**JOB A:** From the rows that follow, collect every line containing the word "minus" and copy each one unchanged.

Power Rankings: Bad Location Edition

Originally Published: October 24, 2011
By Greg Hardy | Special to Page 2

TBDAP Photo/Matt SlocumAlexi Ogando's ERA has bloomed from 1.17 in the first two rounds to 27.00 in the World Series.

Call your All-Star smack talk out of the bullpen with the Page 2 Power Rankings! Our formula combines the results of two surveys: a human poll concocted by ESPN Page 2's Greg Hardy and a scientifically calibrated poll generated by computer analysis. Unfortunately, our computer spent the weekend trying to dissect the NFL bylaws to see if the 6-3 Browns-Seahawks game really has to count in the standings. Or at least if fans who spent $150 a ticket to be there can get their money back. Or if both teams can promise to stop playing bad football if they're allowed to share Andrew Luck on their roster week by week starting next year. Enough, just find the stupid end zone already! To the results!

**DATA RECORDS:**
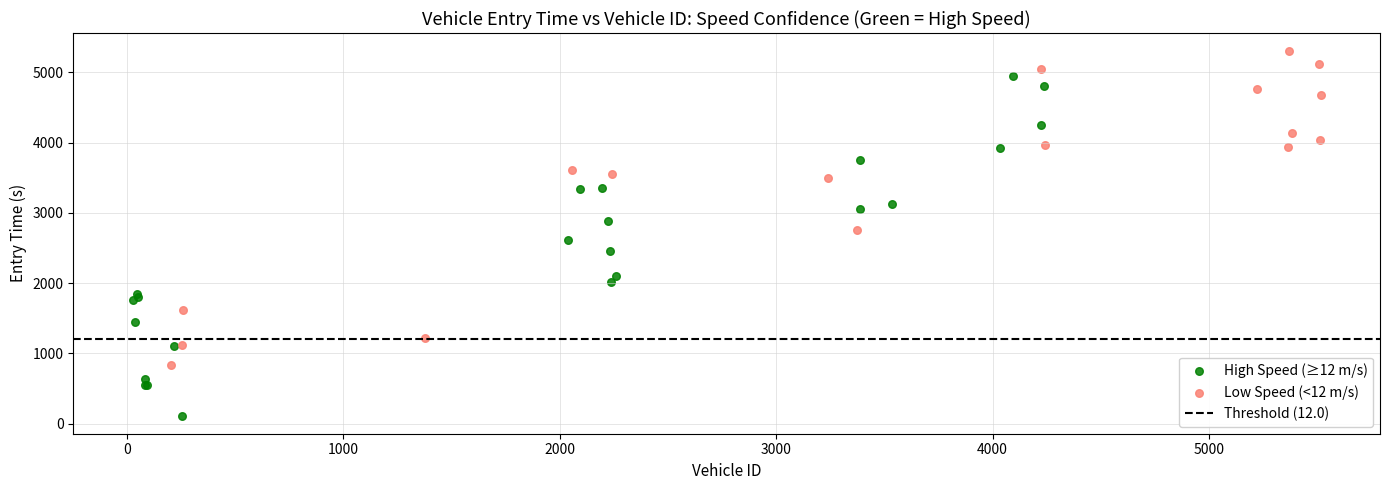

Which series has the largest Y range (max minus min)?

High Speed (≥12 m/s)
--
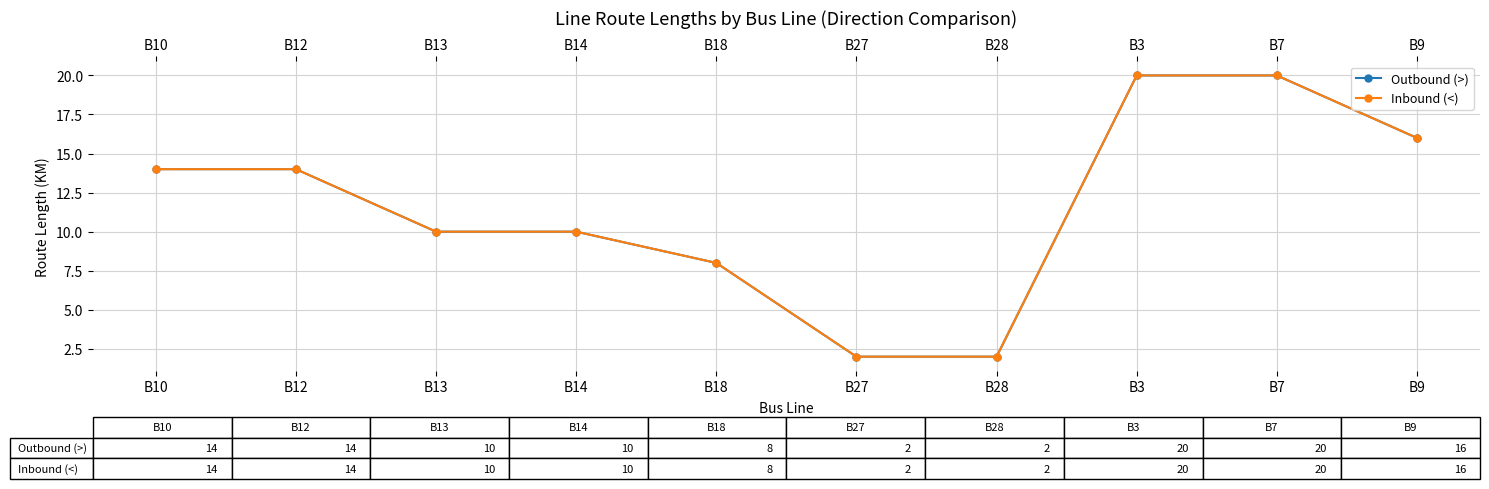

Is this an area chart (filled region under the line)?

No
--
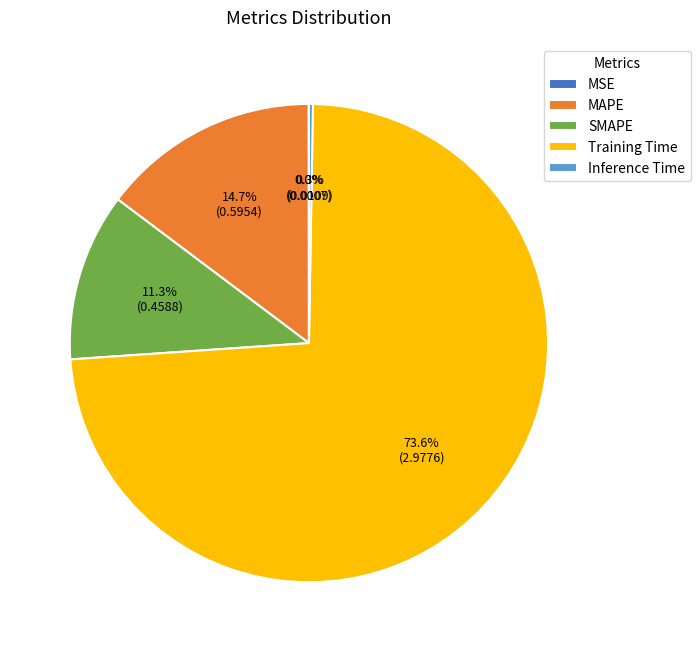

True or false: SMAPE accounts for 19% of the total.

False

**JOB B:** According to the power rankings column, how much did fans spend per ticket to attend the Browns-Seahawks game?

**RESPONSE AREA A:**
Which series has the largest Y range (max minus min)?

**RESPONSE AREA B:** $150